A Gardener’s Rounds
The fence around my garden protects the snake on the compost pile coiled for warmth the toad shaded under leaves of chard the voles whose delicate feet have trampled a warren of slim paths through beds of clover and it protects the voles’ burrows under punk logs that secure the fence.
Tight-lipped seeds do not disclose their fanciful designs until the day when the hull splits unfurling bouquets of ideas–– roots and stems leaves toothed lobed ovate or basal and breath all the soaking funneling and excreting of liquids of light and gases that culminates in abundant tight-lipped seeds.

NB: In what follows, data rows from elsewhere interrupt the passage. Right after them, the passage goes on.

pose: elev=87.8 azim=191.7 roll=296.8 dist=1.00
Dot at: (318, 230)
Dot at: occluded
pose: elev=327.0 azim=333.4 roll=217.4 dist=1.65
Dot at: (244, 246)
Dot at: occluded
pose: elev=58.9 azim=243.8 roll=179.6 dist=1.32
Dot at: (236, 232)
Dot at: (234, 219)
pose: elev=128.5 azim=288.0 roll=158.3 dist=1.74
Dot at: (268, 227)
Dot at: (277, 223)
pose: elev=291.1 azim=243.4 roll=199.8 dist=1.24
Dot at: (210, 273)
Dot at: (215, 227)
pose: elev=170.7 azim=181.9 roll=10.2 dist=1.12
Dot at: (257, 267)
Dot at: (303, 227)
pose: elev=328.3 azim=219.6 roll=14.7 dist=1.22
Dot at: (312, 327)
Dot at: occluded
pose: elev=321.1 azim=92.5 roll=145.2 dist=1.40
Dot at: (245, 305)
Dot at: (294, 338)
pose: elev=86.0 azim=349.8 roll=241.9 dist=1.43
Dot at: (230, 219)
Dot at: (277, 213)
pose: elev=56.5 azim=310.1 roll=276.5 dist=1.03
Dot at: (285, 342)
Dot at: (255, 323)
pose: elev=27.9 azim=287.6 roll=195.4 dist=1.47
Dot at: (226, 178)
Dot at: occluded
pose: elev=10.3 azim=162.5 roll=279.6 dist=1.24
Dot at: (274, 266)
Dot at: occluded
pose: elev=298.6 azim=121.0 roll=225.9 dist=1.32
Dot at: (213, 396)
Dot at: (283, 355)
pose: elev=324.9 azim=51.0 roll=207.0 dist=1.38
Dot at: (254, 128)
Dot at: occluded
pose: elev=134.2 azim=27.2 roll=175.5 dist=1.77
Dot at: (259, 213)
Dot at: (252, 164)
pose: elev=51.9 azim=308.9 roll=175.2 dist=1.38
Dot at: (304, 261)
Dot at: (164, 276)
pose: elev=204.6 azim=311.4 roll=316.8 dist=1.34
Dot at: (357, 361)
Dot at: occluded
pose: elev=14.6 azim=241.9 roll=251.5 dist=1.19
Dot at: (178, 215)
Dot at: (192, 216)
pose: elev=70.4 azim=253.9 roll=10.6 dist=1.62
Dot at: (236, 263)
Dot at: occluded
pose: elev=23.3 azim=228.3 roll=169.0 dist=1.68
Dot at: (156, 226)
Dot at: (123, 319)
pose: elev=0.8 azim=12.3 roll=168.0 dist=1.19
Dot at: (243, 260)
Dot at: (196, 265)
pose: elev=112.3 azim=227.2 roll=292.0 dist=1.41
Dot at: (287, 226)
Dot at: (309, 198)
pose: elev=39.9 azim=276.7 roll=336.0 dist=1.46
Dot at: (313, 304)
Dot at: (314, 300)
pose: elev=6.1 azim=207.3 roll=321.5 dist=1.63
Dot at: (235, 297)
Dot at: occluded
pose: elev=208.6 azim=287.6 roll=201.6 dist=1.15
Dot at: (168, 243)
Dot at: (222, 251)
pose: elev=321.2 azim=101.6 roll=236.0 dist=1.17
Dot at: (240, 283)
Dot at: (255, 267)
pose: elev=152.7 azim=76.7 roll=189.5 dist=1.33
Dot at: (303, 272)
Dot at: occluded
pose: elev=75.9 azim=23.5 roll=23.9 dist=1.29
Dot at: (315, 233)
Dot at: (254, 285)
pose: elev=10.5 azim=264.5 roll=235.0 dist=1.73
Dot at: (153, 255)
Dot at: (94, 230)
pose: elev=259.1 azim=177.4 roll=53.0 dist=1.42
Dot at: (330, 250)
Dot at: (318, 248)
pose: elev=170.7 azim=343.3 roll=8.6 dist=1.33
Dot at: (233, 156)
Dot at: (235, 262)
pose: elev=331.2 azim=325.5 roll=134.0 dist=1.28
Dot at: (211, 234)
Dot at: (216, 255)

A plant suffering from disease or exposure to cold wind poison drought or standing water begins to decay quietly starting at hairline roots and the tips of leaves–– little by little it fades it dies back diminishing until it puts an end to a plant’s suffering.
Alive in the ground ubiquitous fungi twist and coil themselves around capillary roots anticipating a banquet of protein and sugar in turn they offer gifts nitrogen phosphorus then set themselves up to protect the host from invading pathogens alive in the ground.
Death is likely to find them so it’s a miracle on this summer morning when bees heavily coated with pollen tumble blossom to blossom–– they’ll fly off in the fall they’ll brave frigid air wind and snow huddled together to emerge in the spring queenly when blooms are sparse and death likely.
Why don’t you come with me on mulched paths we’ll pull some carrots browse the tomatoes dill and parsley–– a garden is not wild but it makes you feel wilder it’s not a closed circuit but it persists and the more you nurture the soil the more you nurture yourself so why don’t you.